Quick Review: Atlantis

The new BBC show Atlantis is clearly designed for fans of Merlin. That’s clear from the premise (mythology), the monster-of-the-week format, the blatant fanservice and the close male friendship that’s being developed as the main relationship of the show. But this is a quick review, so let me just give you some initial thoughts.

Atlantis follows the story of Jason, a young man raised in modern times who ends up in said lost city when he goes looking for the wreckage of the submarine his father went missing in. It is, to be frank, a premise badly dealt with. You get all of five minutes in the present day before he is sent back, and the audience is left with absolutely no idea of the kind of person he is (other than “daddy issues”) before he’s sent back in time. It makes you wonder if the discovering the lost city gimmick is worth it. If they wanted to write Greek mythology, why not make Jason a country boy travelling to the city to find himself – or his father? It worked with Merlin. It’s clichéd yes, but much less so than having him sucked into a swirling portal under the sea and ending up in Ancient Greece.

Once in Atlantis, Jason meets Pythagoras. Yes, you heard me. The triangle guy. And it’s funny, and unexpected, and completely bizarre. The BBC has clearly realised why Merlin was so popular, and it wasn’t the great special effects. Jason and Pythagoras are clearly written to be shippable – their first interaction consists of Jason falling on top of him. It bothers me, mostly because it’s just so obviously there to get the slash fans, and we can already guess that they’re not going to write in a queer relationship. It’s Merlin and Arthur all over again, which I find both funny and irritating as hell.

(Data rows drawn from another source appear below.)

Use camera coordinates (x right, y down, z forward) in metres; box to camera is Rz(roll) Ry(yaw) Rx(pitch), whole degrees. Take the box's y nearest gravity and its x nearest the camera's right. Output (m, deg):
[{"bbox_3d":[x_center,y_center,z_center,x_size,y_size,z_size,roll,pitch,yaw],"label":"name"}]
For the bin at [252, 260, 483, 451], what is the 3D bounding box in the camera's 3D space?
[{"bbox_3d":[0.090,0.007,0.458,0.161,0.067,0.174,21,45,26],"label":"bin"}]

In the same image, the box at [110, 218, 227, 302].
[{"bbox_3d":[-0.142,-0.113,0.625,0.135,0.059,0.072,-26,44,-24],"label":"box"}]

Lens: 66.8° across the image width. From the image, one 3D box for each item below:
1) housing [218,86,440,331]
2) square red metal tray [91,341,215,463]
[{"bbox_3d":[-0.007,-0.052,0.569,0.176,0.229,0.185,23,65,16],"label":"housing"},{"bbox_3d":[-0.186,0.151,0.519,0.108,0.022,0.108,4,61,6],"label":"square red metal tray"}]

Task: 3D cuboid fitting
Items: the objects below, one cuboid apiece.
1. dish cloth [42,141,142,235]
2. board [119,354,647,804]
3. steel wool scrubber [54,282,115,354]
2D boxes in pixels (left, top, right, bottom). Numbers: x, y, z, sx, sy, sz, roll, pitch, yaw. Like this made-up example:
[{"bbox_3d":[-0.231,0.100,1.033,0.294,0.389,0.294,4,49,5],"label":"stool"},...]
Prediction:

Long story short, Jason goes to fight a Minotaur. An attractive woman who looks as though she’s been shoehorned in as a love interest but has had absolutely no character development of her own other than “daddy issues” gives him the thread find his way get though the labyrinth. He kills the Minotaur in an anti-climatic scene, discovers he has a dramatic destiny and walks off laughing and joking with his new buddies.

All in all, it was clumsily written, but I know I’m going to watch it anyway.